Back to Data Science Ipython Notebooks

scikit-learn-intro

scikit-learn/scikit-learn-intro.ipynb

latest4.0 KB
Original Source

scikit-learn-intro

Credits: Forked from PyCon 2015 Scikit-learn Tutorial by Jake VanderPlas

  • Machine Learning Models Cheat Sheet
  • Estimators
  • Introduction: Iris Dataset
  • K-Nearest Neighbors Classifier
python
%matplotlib inline
import numpy as np
import matplotlib.pyplot as plt
import seaborn; 
from sklearn.linear_model import LinearRegression
from scipy import stats
import pylab as pl

seaborn.set()

Machine Learning Models Cheat Sheet

python
from IPython.display import Image
Image("http://scikit-learn.org/dev/_static/ml_map.png", width=800)

Estimators

Given a scikit-learn estimator object named model, the following methods are available:

  • Available in all Estimators
    • model.fit() : fit training data. For supervised learning applications, this accepts two arguments: the data X and the labels y (e.g. model.fit(X, y)). For unsupervised learning applications, this accepts only a single argument, the data X (e.g. model.fit(X)).
  • Available in supervised estimators
    • model.predict() : given a trained model, predict the label of a new set of data. This method accepts one argument, the new data X_new (e.g. model.predict(X_new)), and returns the learned label for each object in the array.
    • model.predict_proba() : For classification problems, some estimators also provide this method, which returns the probability that a new observation has each categorical label. In this case, the label with the highest probability is returned by model.predict().
    • model.score() : for classification or regression problems, most (all?) estimators implement a score method. Scores are between 0 and 1, with a larger score indicating a better fit.
  • Available in unsupervised estimators
    • model.predict() : predict labels in clustering algorithms.
    • model.transform() : given an unsupervised model, transform new data into the new basis. This also accepts one argument X_new, and returns the new representation of the data based on the unsupervised model.
    • model.fit_transform() : some estimators implement this method, which more efficiently performs a fit and a transform on the same input data.

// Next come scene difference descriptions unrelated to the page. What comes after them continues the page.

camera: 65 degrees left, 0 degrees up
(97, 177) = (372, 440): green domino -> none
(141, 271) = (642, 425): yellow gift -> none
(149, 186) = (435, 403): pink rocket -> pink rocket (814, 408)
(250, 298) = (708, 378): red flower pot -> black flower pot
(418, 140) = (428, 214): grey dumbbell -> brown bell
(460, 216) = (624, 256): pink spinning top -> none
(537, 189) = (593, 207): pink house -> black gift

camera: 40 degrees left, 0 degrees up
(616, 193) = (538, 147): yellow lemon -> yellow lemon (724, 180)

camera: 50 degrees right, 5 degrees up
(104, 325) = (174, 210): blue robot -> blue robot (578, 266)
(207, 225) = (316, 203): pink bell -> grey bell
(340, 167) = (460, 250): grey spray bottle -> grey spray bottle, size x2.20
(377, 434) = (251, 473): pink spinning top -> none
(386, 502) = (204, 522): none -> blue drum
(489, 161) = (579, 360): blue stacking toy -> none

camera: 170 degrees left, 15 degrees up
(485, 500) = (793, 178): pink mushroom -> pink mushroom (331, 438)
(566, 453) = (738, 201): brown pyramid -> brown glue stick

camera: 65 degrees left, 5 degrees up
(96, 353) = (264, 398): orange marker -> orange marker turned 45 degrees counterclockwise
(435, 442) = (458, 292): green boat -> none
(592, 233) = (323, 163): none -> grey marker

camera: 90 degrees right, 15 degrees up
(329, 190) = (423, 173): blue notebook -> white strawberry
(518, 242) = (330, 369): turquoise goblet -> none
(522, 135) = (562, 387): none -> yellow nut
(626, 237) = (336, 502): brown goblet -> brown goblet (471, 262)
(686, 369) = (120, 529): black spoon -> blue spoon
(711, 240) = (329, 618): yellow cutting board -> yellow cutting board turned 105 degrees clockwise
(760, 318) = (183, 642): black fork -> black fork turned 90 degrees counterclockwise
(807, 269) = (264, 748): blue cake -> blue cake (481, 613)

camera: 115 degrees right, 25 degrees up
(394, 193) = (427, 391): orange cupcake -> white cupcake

Introduction: Iris Dataset

python
from sklearn.datasets import load_iris
iris = load_iris()

n_samples, n_features = iris.data.shape
print(iris.keys())
print((n_samples, n_features))
print(iris.data.shape)
print(iris.target.shape)
print(iris.target_names)
print(iris.feature_names)
python
import numpy as np
import matplotlib.pyplot as plt

# 'sepal width (cm)'
x_index = 1
# 'petal length (cm)'
y_index = 2

# this formatter will label the colorbar with the correct target names
formatter = plt.FuncFormatter(lambda i, *args: iris.target_names[int(i)])

plt.scatter(iris.data[:, x_index], iris.data[:, y_index],
            c=iris.target, cmap=plt.cm.get_cmap('RdYlBu', 3))
plt.colorbar(ticks=[0, 1, 2], format=formatter)
plt.clim(-0.5, 2.5)
plt.xlabel(iris.feature_names[x_index])
plt.ylabel(iris.feature_names[y_index]);

K-Nearest Neighbors Classifier

The K-Nearest Neighbors (KNN) algorithm is a method used for algorithm used for classification or for regression. In both cases, the input consists of the k closest training examples in the feature space. Given a new, unknown observation, look up which points have the closest features and assign the predominant class.

python
from sklearn import neighbors, datasets

iris = datasets.load_iris()
X, y = iris.data, iris.target

# create the model
knn = neighbors.KNeighborsClassifier(n_neighbors=5, weights='uniform')

# fit the model
knn.fit(X, y)

# What kind of iris has 3cm x 5cm sepal and 4cm x 2cm petal?
X_pred = [3, 5, 4, 2]
result = knn.predict([X_pred, ])

print(iris.target_names[result])
print(iris.target_names)
print(knn.predict_proba([X_pred, ]))

from fig_code import plot_iris_knn
plot_iris_knn()

Note we see overfitting in the K-Nearest Neighbors model above. We'll be addressing overfitting and model validation in a later notebook.